### SUPPLIED MATERIAL
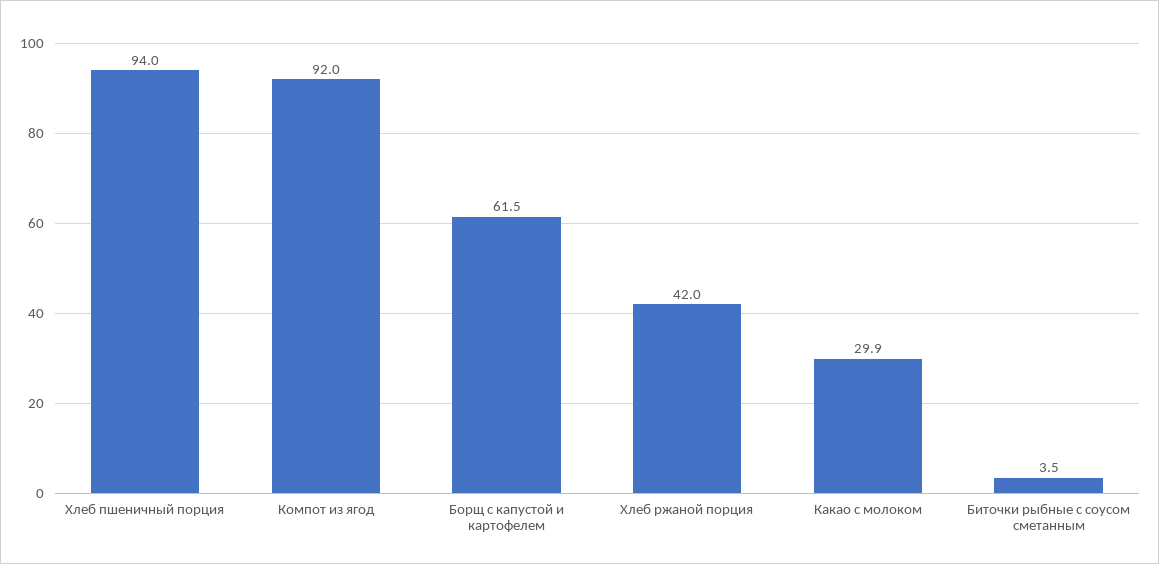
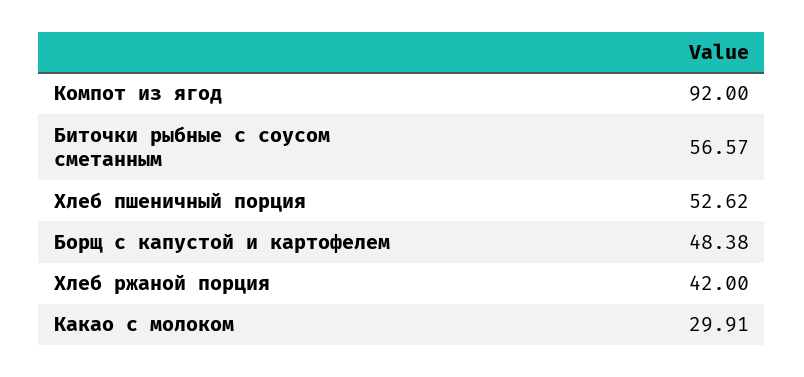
  {
-   "Хлеб пшеничный порция": 94,
+   "Хлеб пшеничный порция": 52.62,
    "Компот из ягод": 92,
-   "Борщ с капустой и картофелем": 61.5,
+   "Борщ с капустой и картофелем": 48.38,
    "Хлеб ржаной порция": 42,
    "Какао с молоком": 29.91,
-   "Биточки рыбные с соусом сметанным": 3.5
+   "Биточки рыбные с соусом сметанным": 56.57
  }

### ACTION ITEM
If a line of the entries holds the word "картофелем", copy it out.

### RESPONSE TO THIS EXERCISE
-   "Борщ с капустой и картофелем": 61.5,
+   "Борщ с капустой и картофелем": 48.38,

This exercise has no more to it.